We propose to concentrate the dependability analyse of the networks on fulfilling the user requirements. Therefore, it should take into consideration following aspects:
specification of the user requirements described by task demands, for example certainty of results, confidentiality, desired time parameters etc.,
functional and performance properties of the networks and theirs components,
reliable properties of the network technical infrastructure that means reliable properties of the network structure and its components considered as a source of failures and faults which influence the task processing,
process of faults management,
threads in the network environment,
measures and methods which are planned or build-in the network for elimination or limitation of faults, failures and attacks consequences; reconfiguration of the network is a good example of such methods,
applied maintenance policies in the considered network.
As a consequence, a services network is considered as a dynamical structure with many streams of events generated by realized tasks, used services and resources, applied maintenance policies, manager decisions etc. Some network events are independent but other ones are direct consequences of previously history of the network life. Generally, event streams created by a real network are a mix of deterministic and stochastic streams which are strongly tied together by a network choreography. Modelling of this kind of systems is a hard problem for system designers, constructors and maintenance organizers, and for mathematicians, too.
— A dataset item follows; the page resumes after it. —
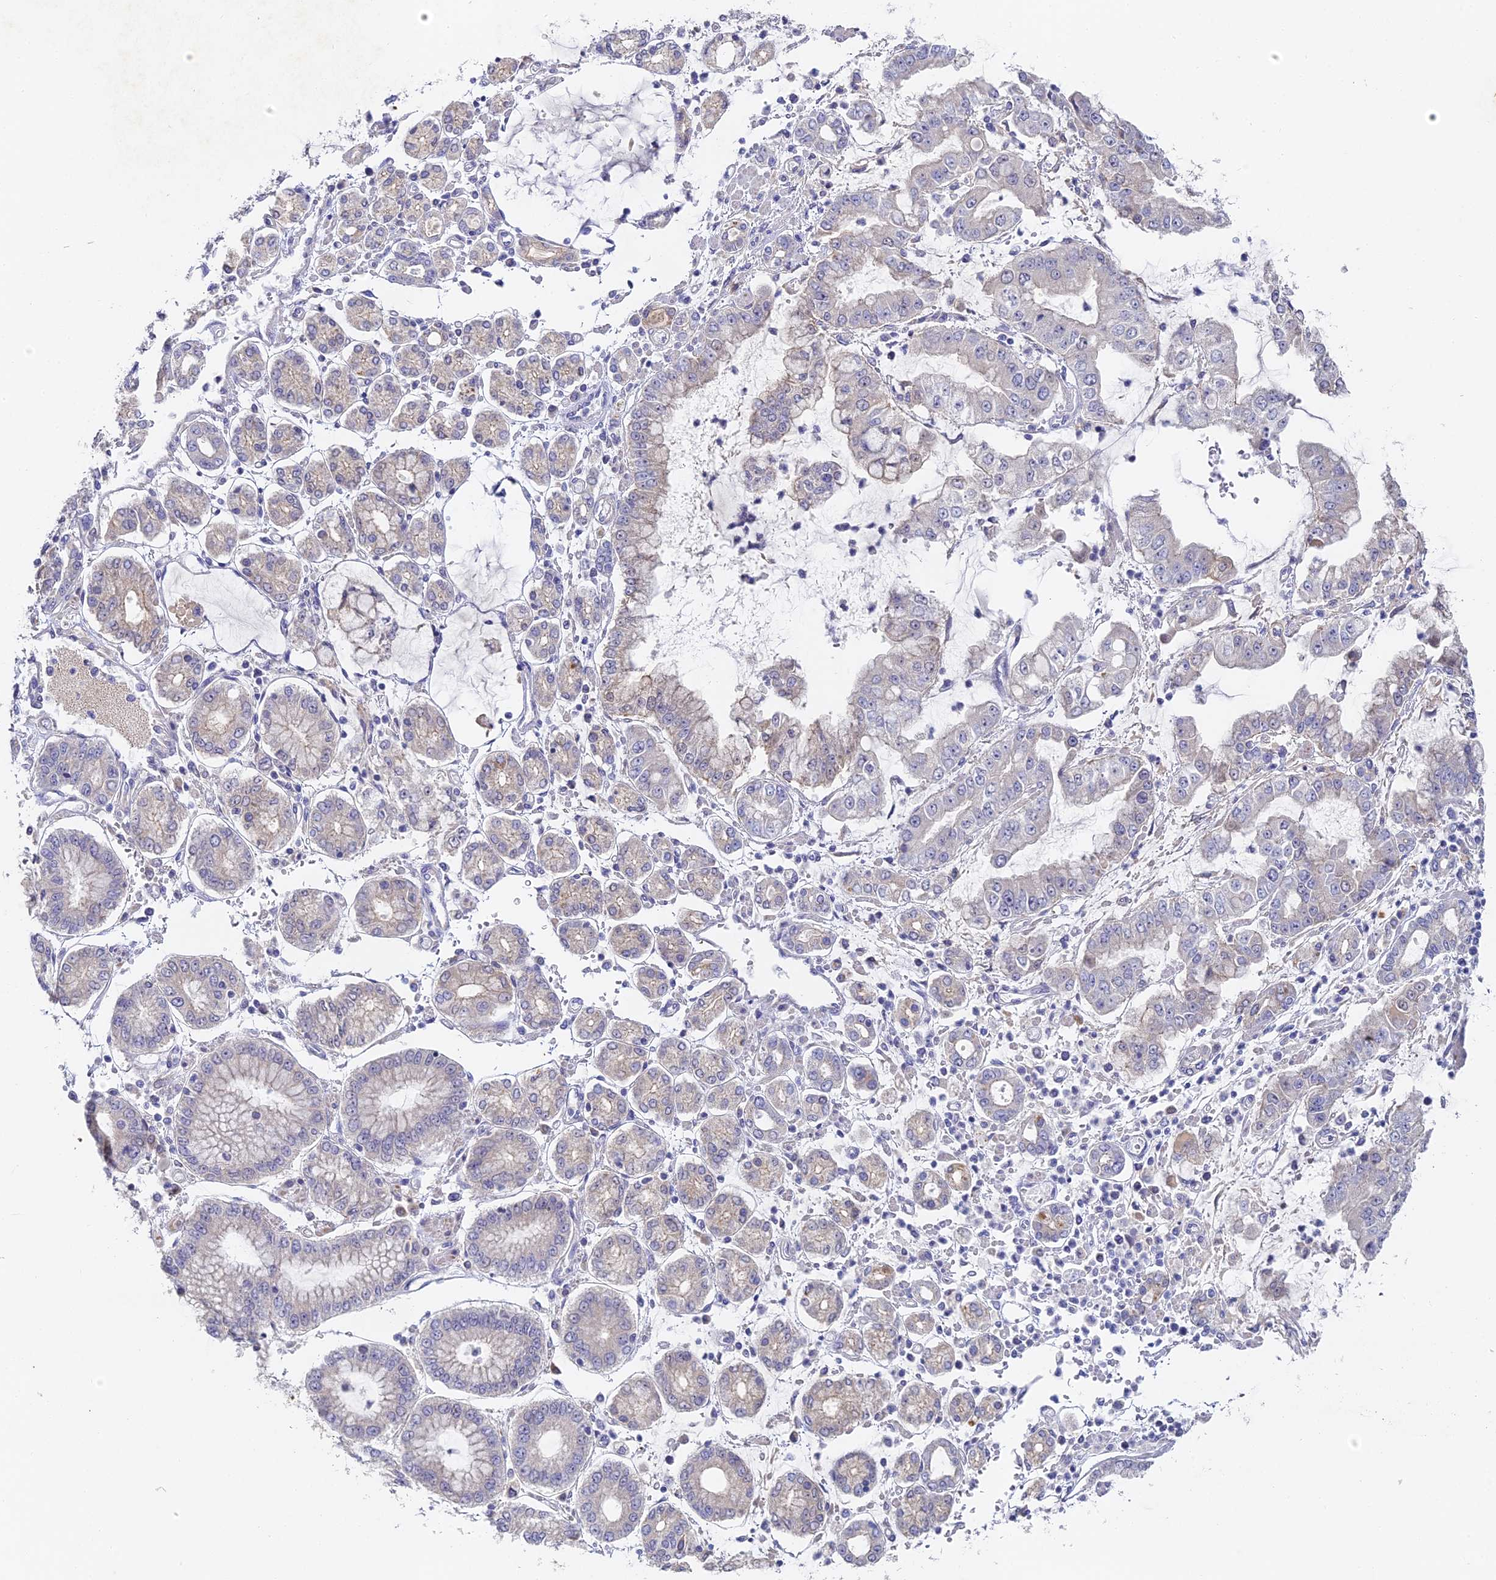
{"staining": {"intensity": "negative", "quantity": "none", "location": "none"}, "tissue": "stomach cancer", "cell_type": "Tumor cells", "image_type": "cancer", "snomed": [{"axis": "morphology", "description": "Adenocarcinoma, NOS"}, {"axis": "topography", "description": "Stomach"}], "caption": "Tumor cells show no significant staining in stomach cancer (adenocarcinoma).", "gene": "DONSON", "patient": {"sex": "male", "age": 76}}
It is worth to point out some achievements in computer science area such as Service Oriented Architecture (Gold et al., 2004, Josuttis, 2007) or Business Oriented Architecture(Zhu & Zhang, 2006) and a lot of languages for network description on a system choreography level, for example WS-CDL (Yang et al., 2006), or a technical infrastructure level, for example SDL (Aime et al., 2007). These propositions are useful for analysis of a network from the designer point of view and they may been supported by simulation tools, for example modified SSF.Net simulator (Zyla & Caban, 2008), but it is difficult to find a computer tools which are combination of language models and Monte Carlo (Fishman, 1996) based simulators.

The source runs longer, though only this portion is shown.